◆ Work order ◆
The answer must consist of every line below that holds the word "address".

[Raw data — start]

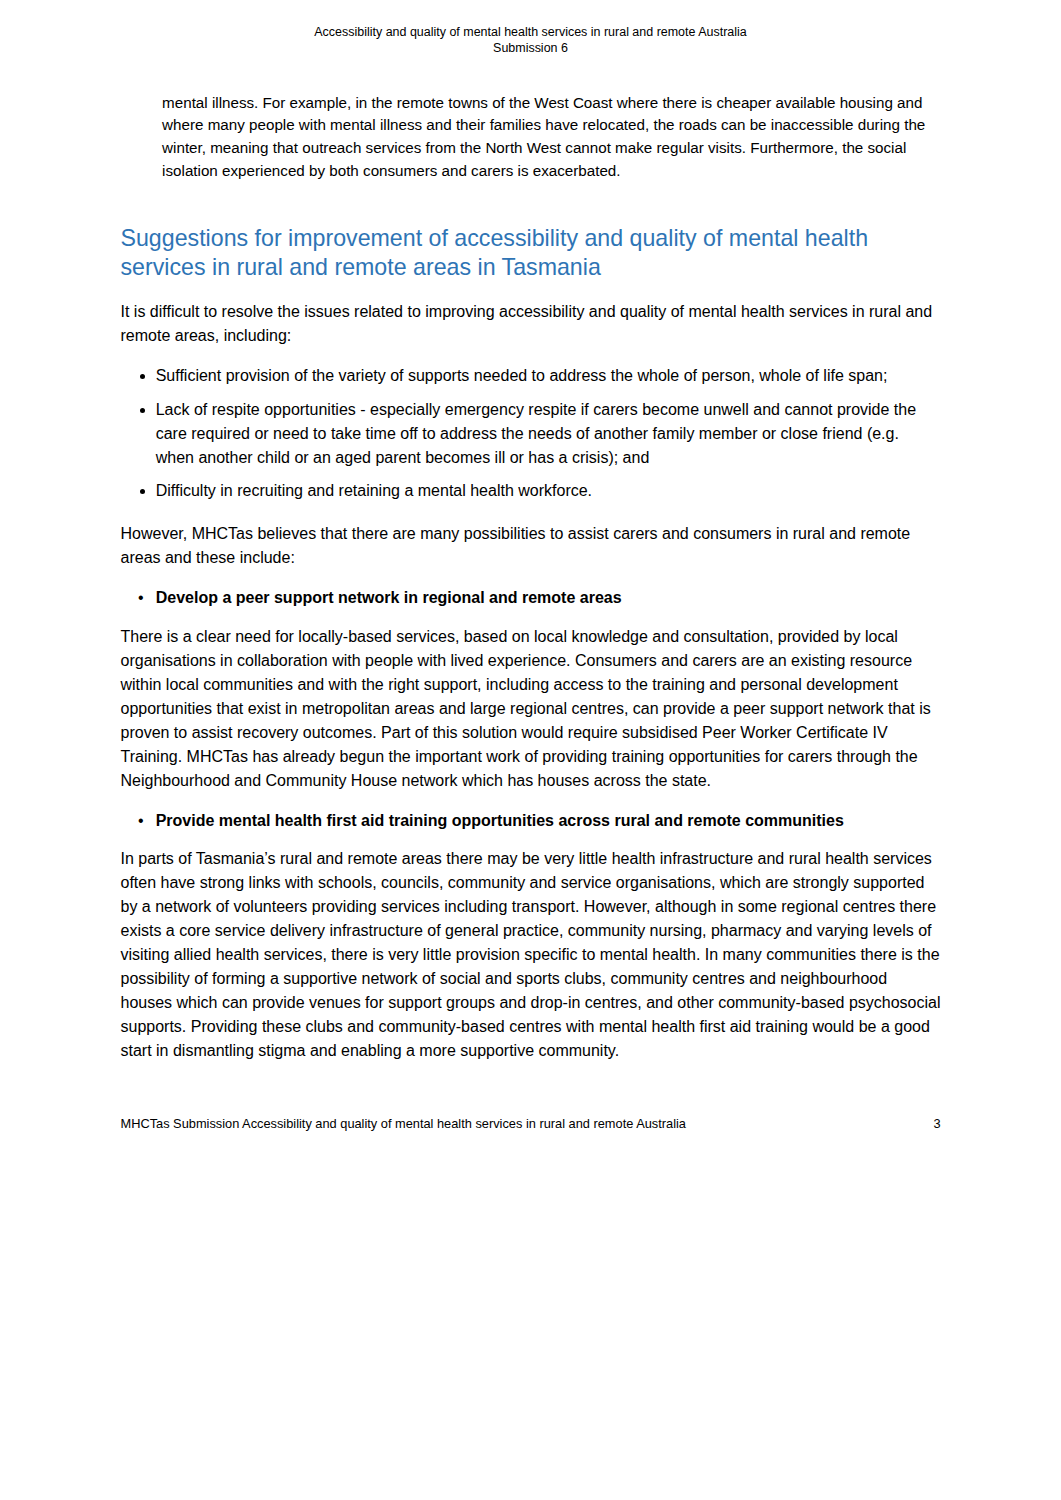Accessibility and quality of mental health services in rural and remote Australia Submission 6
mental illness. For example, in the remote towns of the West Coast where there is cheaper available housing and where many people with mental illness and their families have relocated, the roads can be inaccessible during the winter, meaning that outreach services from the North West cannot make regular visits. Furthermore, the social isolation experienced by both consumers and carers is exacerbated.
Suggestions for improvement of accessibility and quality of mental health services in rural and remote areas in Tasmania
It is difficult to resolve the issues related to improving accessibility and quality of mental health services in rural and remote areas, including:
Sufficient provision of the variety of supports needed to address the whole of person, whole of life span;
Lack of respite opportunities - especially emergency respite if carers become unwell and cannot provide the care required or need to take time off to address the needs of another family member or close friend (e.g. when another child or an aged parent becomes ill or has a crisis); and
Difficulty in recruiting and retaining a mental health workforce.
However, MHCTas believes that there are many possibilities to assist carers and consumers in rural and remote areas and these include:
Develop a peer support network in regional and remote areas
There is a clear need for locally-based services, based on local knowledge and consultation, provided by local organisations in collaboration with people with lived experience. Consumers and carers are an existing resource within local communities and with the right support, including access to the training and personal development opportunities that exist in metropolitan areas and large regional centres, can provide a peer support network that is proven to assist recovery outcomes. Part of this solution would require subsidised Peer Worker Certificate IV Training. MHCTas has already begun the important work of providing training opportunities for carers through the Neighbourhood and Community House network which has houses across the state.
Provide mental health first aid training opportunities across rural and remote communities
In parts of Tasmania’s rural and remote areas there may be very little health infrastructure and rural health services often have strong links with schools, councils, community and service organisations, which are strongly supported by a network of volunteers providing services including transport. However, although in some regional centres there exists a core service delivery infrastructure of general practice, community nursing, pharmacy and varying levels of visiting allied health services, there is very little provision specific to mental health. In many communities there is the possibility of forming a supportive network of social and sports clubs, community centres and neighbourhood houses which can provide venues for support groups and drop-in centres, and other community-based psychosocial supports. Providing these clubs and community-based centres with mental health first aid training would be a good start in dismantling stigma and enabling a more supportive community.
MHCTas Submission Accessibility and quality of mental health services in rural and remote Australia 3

[Raw data — finish]
[Raw data — start]

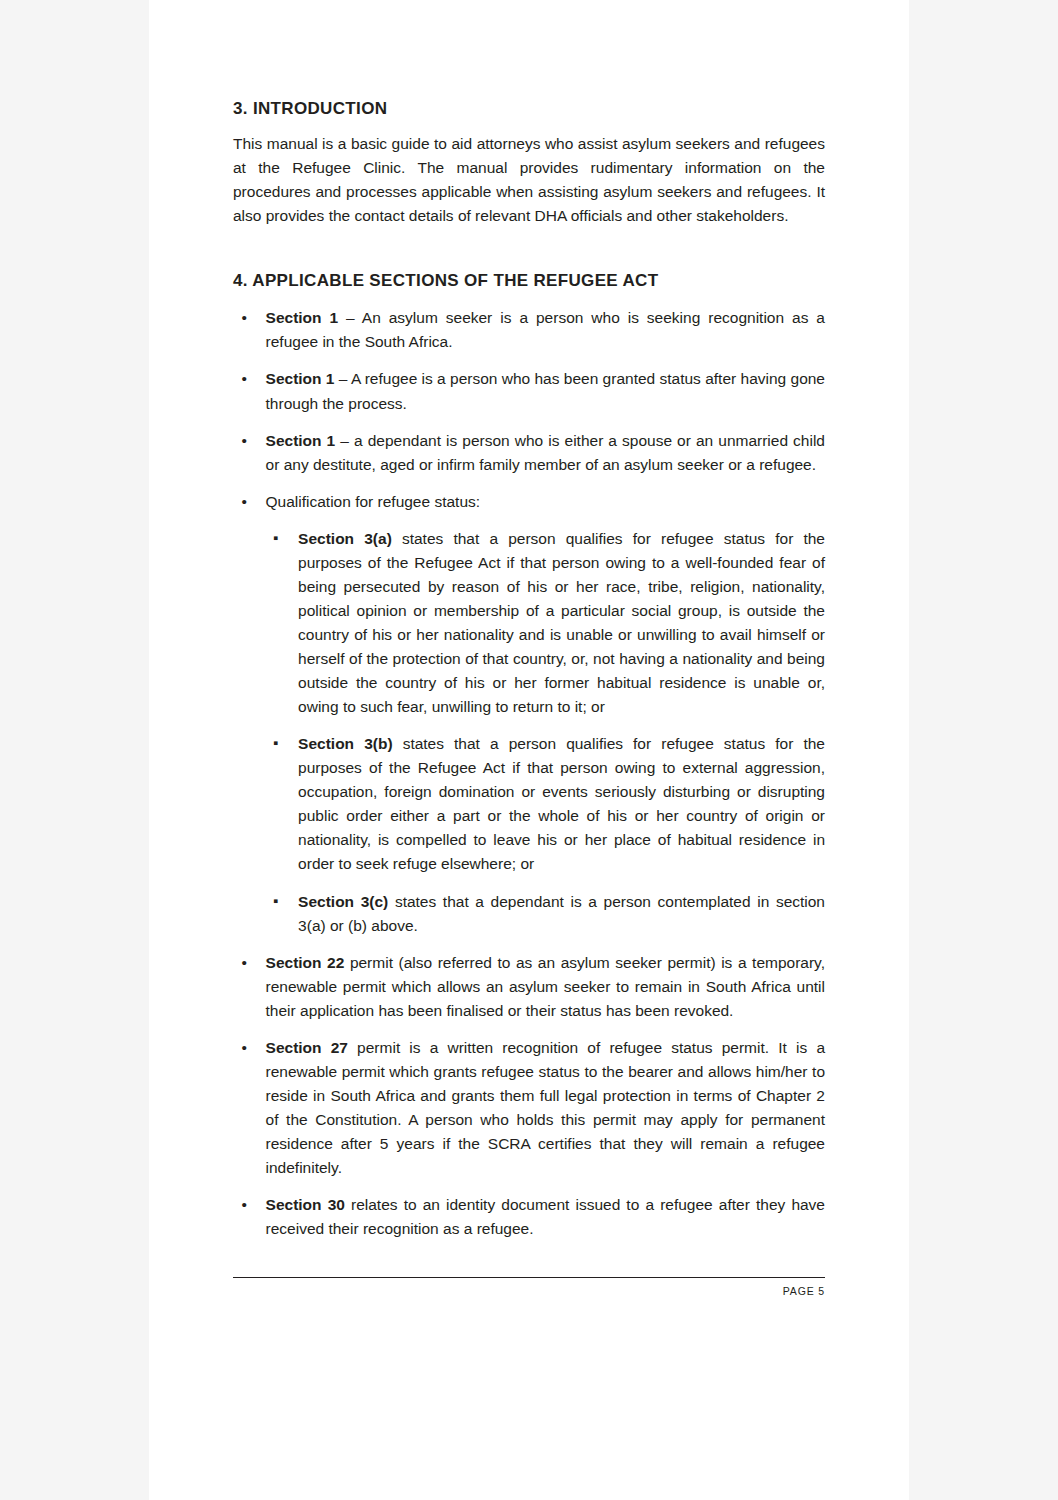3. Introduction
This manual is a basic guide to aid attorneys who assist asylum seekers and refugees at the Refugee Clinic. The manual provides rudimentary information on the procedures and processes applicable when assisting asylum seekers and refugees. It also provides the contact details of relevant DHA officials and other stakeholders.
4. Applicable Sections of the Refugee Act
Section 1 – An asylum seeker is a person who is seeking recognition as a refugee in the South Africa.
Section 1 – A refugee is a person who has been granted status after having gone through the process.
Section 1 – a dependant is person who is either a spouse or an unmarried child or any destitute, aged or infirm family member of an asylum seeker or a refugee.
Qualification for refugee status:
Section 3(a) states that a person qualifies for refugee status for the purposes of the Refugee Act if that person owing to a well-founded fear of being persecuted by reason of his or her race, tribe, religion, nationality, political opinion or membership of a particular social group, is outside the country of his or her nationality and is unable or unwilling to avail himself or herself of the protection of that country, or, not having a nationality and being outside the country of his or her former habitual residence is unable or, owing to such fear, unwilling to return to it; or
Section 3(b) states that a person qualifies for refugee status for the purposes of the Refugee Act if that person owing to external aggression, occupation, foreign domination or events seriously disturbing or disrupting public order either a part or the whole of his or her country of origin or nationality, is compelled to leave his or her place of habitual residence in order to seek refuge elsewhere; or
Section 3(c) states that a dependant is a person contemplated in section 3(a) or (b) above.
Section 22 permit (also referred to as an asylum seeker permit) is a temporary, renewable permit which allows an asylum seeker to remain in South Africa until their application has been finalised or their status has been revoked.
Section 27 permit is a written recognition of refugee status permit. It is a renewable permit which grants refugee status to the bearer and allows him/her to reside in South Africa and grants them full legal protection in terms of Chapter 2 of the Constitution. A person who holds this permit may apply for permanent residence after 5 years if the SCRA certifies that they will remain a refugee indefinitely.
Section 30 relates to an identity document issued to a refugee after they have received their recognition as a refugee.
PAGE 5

[Raw data — finish]

◆ The answer ◆
Sufficient provision of the variety of supports needed to address the whole of person, whole of life span;
Lack of respite opportunities - especially emergency respite if carers become unwell and cannot provide the care required or need to take time off to address the needs of another family member or close friend (e.g. when another child or an aged parent becomes ill or has a crisis); and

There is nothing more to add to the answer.